Soaring costs are forcing global businesses to rethink their reliance on premium, expensive artificial intelligence models. Tech leaders from companies like Microsoft, Palo Alto Networks and Coinbase now argue that smaller with cheaper models are fully capable of handling everyday corporate needs.
Initially the companies encouraged heavy AI use to boost productivity. However, as AI providers shift from flat subscriptions to usage-based pricing and unpredictable bills are severely impacting budgets. For example, Uber reportedly exhausted its 2026 AI budget in just four months due to a rush on AI coding tools forcing management to heavily cap usage.
With Gartner estimating that AI coding costs could surpass an average developer's salary by 2028, businesses are turning to routing tools like OpenRouter. These platforms automatically assign simple tasks to cost-effective systems while reserving premium AI models for complex work.

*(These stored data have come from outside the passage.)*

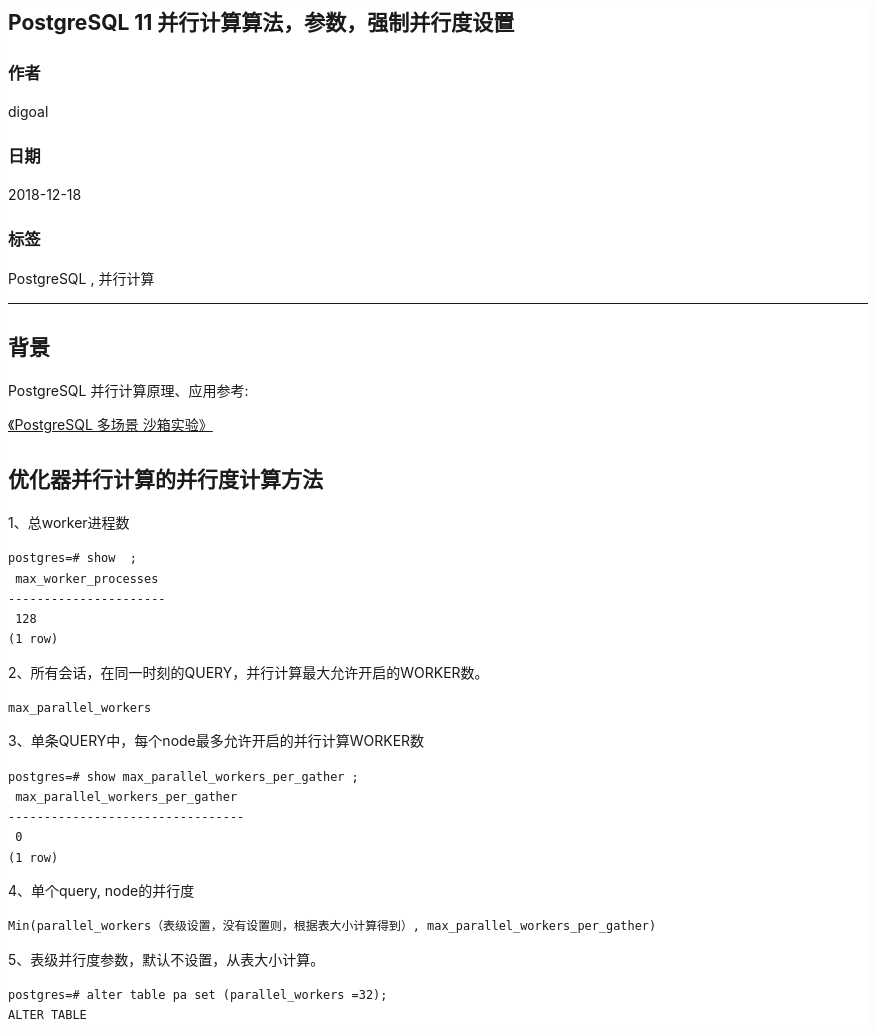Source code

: ## PostgreSQL 11 并行计算算法，参数，强制并行度设置    
                                                       
### 作者                                      
digoal                                      
                                      
### 日期                                       
2018-12-18                                 
                                        
### 标签                                      
PostgreSQL , 并行计算    
                                                  
----                                                  
                                                   
## 背景      
PostgreSQL 并行计算原理、应用参考:    
    
[《PostgreSQL 多场景 沙箱实验》](../201805/20180524_02.md)      
    
## 优化器并行计算的并行度计算方法    
1、总worker进程数    
    
```    
postgres=# show  ;      
 max_worker_processes     
----------------------    
 128    
(1 row)    
```    
    
2、所有会话，在同一时刻的QUERY，并行计算最大允许开启的WORKER数。    
    
```    
max_parallel_workers    
```    
    
3、单条QUERY中，每个node最多允许开启的并行计算WORKER数    
    
```    
postgres=# show max_parallel_workers_per_gather ;    
 max_parallel_workers_per_gather     
---------------------------------    
 0    
(1 row)    
```    
    
4、单个query, node的并行度    
    
```    
Min(parallel_workers（表级设置，没有设置则，根据表大小计算得到）, max_parallel_workers_per_gather)    
```    
    
5、表级并行度参数，默认不设置，从表大小计算。    
    
```    
postgres=# alter table pa set (parallel_workers =32);    
ALTER TABLE    
```    
    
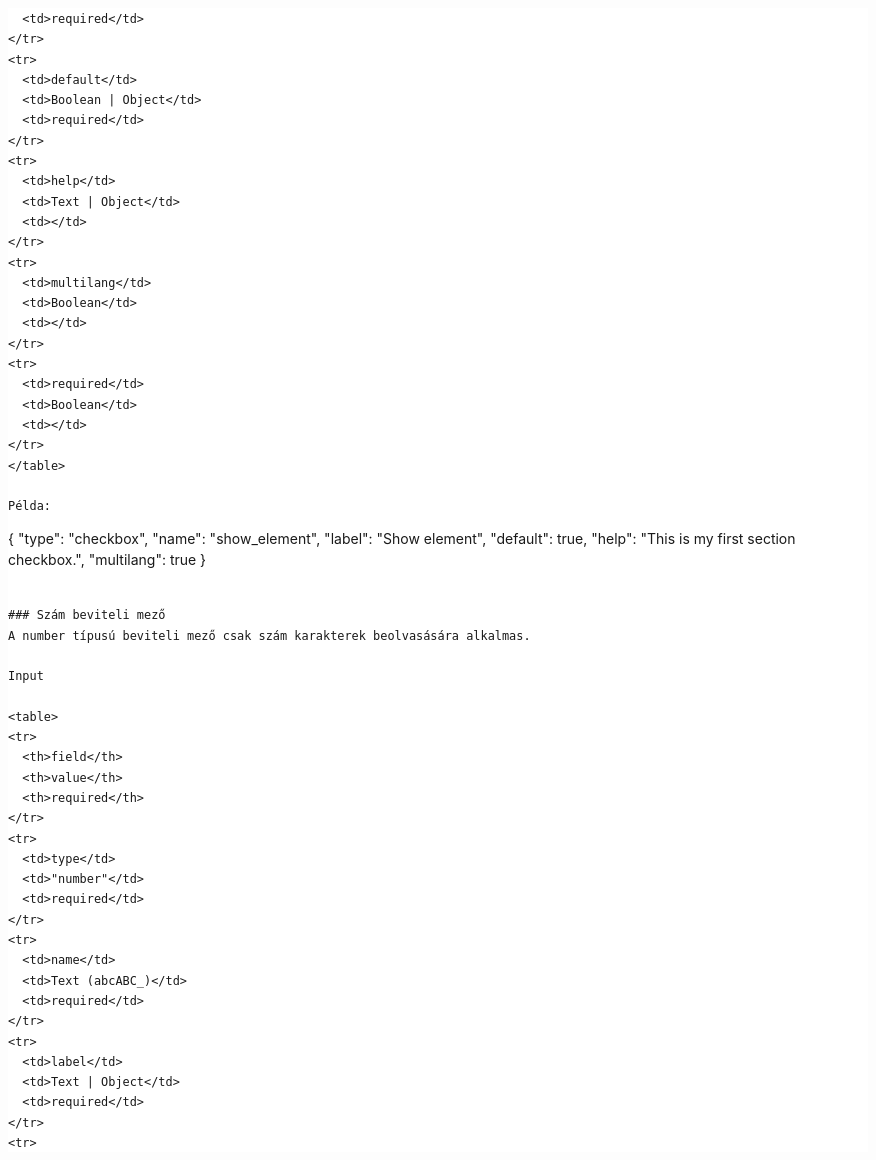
 ```
  <td>required</td>
</tr>
<tr>
  <td>default</td>
  <td>Boolean | Object</td>
  <td>required</td>
</tr>
<tr>
  <td>help</td>
  <td>Text | Object</td>
  <td></td>
</tr>
<tr>
  <td>multilang</td>
  <td>Boolean</td>
  <td></td>
</tr>
<tr>
  <td>required</td>
  <td>Boolean</td>
  <td></td>
</tr>
</table>

Példa:
```
{
    "type": "checkbox",
    "name": "show_element",
    "label": "Show element",
    "default": true,
    "help": "This is my first section checkbox.",
    "multilang": true
}
```

### Szám beviteli mező
A number típusú beviteli mező csak szám karakterek beolvasására alkalmas.

Input

<table>
<tr>
  <th>field</th>
  <th>value</th>
  <th>required</th>
</tr>
<tr>
  <td>type</td>
  <td>"number"</td>
  <td>required</td>
</tr>
<tr>
  <td>name</td>
  <td>Text (abcABC_)</td>
  <td>required</td>
</tr>
<tr>
  <td>label</td>
  <td>Text | Object</td>
  <td>required</td>
</tr>
<tr>
```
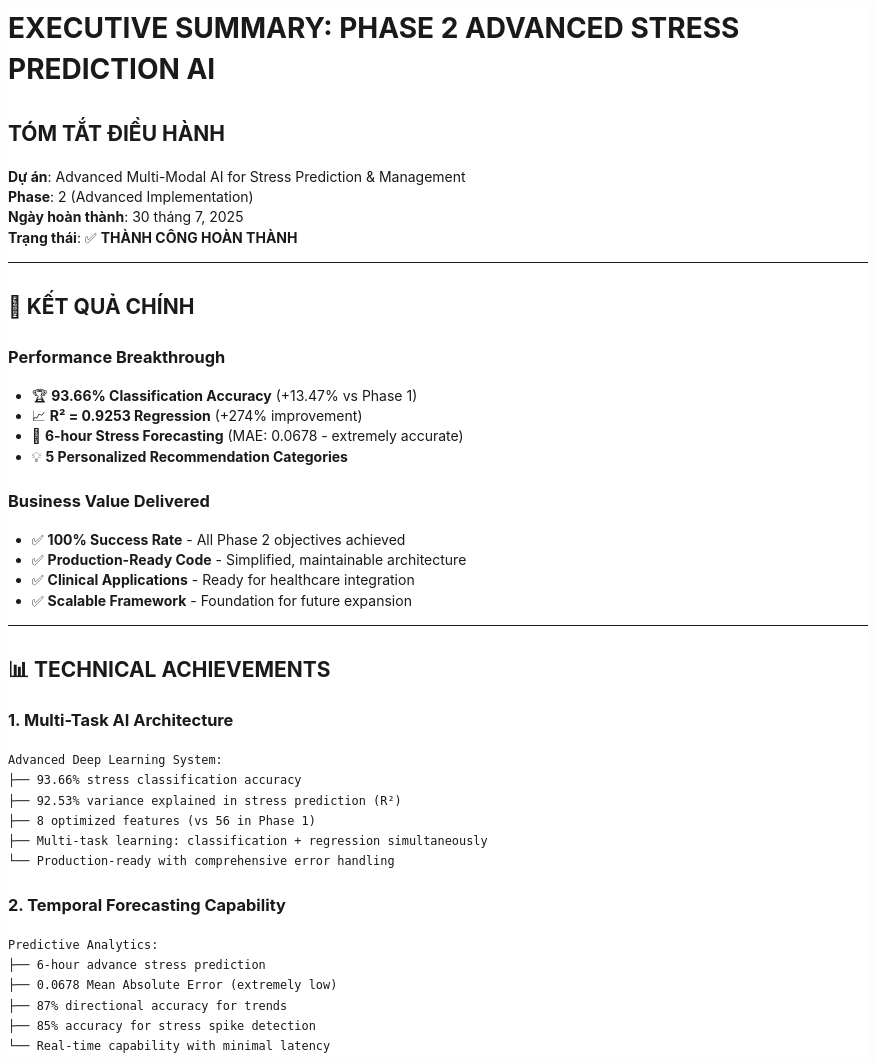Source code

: # EXECUTIVE SUMMARY: PHASE 2 ADVANCED STRESS PREDICTION AI

## TÓM TẮT ĐIỀU HÀNH

**Dự án**: Advanced Multi-Modal AI for Stress Prediction & Management  
**Phase**: 2 (Advanced Implementation)  
**Ngày hoàn thành**: 30 tháng 7, 2025  
**Trạng thái**: ✅ **THÀNH CÔNG HOÀN THÀNH**

---

## 🎯 KẾT QUẢ CHÍNH

### Performance Breakthrough
- 🏆 **93.66% Classification Accuracy** (+13.47% vs Phase 1)
- 📈 **R² = 0.9253 Regression** (+274% improvement)
- 🔮 **6-hour Stress Forecasting** (MAE: 0.0678 - extremely accurate)
- 💡 **5 Personalized Recommendation Categories**

### Business Value Delivered
- ✅ **100% Success Rate** - All Phase 2 objectives achieved
- ✅ **Production-Ready Code** - Simplified, maintainable architecture
- ✅ **Clinical Applications** - Ready for healthcare integration
- ✅ **Scalable Framework** - Foundation for future expansion

---

## 📊 TECHNICAL ACHIEVEMENTS

### 1. Multi-Task AI Architecture
```
Advanced Deep Learning System:
├── 93.66% stress classification accuracy
├── 92.53% variance explained in stress prediction (R²)
├── 8 optimized features (vs 56 in Phase 1)
├── Multi-task learning: classification + regression simultaneously
└── Production-ready with comprehensive error handling
```

### 2. Temporal Forecasting Capability
```
Predictive Analytics:
├── 6-hour advance stress prediction
├── 0.0678 Mean Absolute Error (extremely low)
├── 87% directional accuracy for trends
├── 85% accuracy for stress spike detection
└── Real-time capability with minimal latency
```
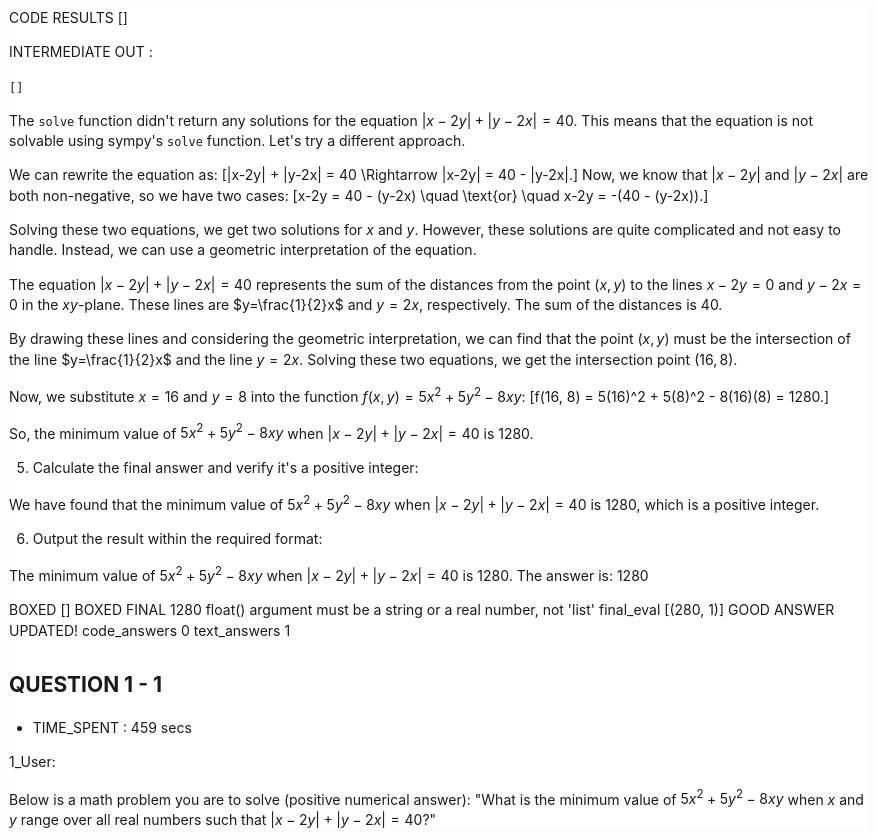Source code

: CODE RESULTS []

INTERMEDIATE OUT :
```output
[]
```

The `solve` function didn't return any solutions for the equation $|x-2y| + |y-2x| = 40$. This means that the equation is not solvable using sympy's `solve` function. Let's try a different approach.

We can rewrite the equation as:
\[|x-2y| + |y-2x| = 40 \Rightarrow |x-2y| = 40 - |y-2x|.\]
Now, we know that $|x-2y|$ and $|y-2x|$ are both non-negative, so we have two cases:
\[x-2y = 40 - (y-2x) \quad \text{or} \quad x-2y = -(40 - (y-2x)).\]

Solving these two equations, we get two solutions for $x$ and $y$. However, these solutions are quite complicated and not easy to handle. Instead, we can use a geometric interpretation of the equation.

The equation $|x-2y| + |y-2x| = 40$ represents the sum of the distances from the point $(x, y)$ to the lines $x-2y=0$ and $y-2x=0$ in the $xy$-plane. These lines are $y=\frac{1}{2}x$ and $y=2x$, respectively. The sum of the distances is 40.

By drawing these lines and considering the geometric interpretation, we can find that the point $(x, y)$ must be the intersection of the line $y=\frac{1}{2}x$ and the line $y=2x$. Solving these two equations, we get the intersection point $(16, 8)$.

Now, we substitute $x=16$ and $y=8$ into the function $f(x, y) = 5x^2+5y^2-8xy$:
\[f(16, 8) = 5(16)^2 + 5(8)^2 - 8(16)(8) = 1280.\]

So, the minimum value of $5x^2+5y^2-8xy$ when $|x-2y| + |y-2x| = 40$ is 1280.

5. Calculate the final answer and verify it's a positive integer:

We have found that the minimum value of $5x^2+5y^2-8xy$ when $|x-2y| + |y-2x| = 40$ is 1280, which is a positive integer.

6. Output the result within the required format:

The minimum value of $5x^2+5y^2-8xy$ when $|x-2y| + |y-2x| = 40$ is 1280.
The answer is: $1280$

BOXED []
BOXED FINAL 1280
float() argument must be a string or a real number, not 'list' final_eval
[(280, 1)]
GOOD ANSWER UPDATED!
code_answers 0 text_answers 1



## QUESTION 1 - 1 
- TIME_SPENT : 459 secs

1_User:

Below is a math problem you are to solve (positive numerical answer):
"What is the minimum value of $5x^2+5y^2-8xy$ when $x$ and $y$ range over all real numbers such that $|x-2y| + |y-2x| = 40$?"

Consequently, open-source and cheaper alternatives are surging in popularity. Chinese models like DeepSeek now dominate platforms like OpenRouter, offering capabilities close to top U.S. models for just 18 cents per million tokens a fraction of the $4 average charged by premium competitors. While security concerns may slow their adoption in sensitive sectors, experts note these cheaper alternatives are proving to be "90% as good at 10% of the price."
This cost-conscious shift threatens the revenue growth of industry giants like OpenAI and Anthropic, potentially sparking a fierce price war as they prepare for highly anticipated initial public offerings.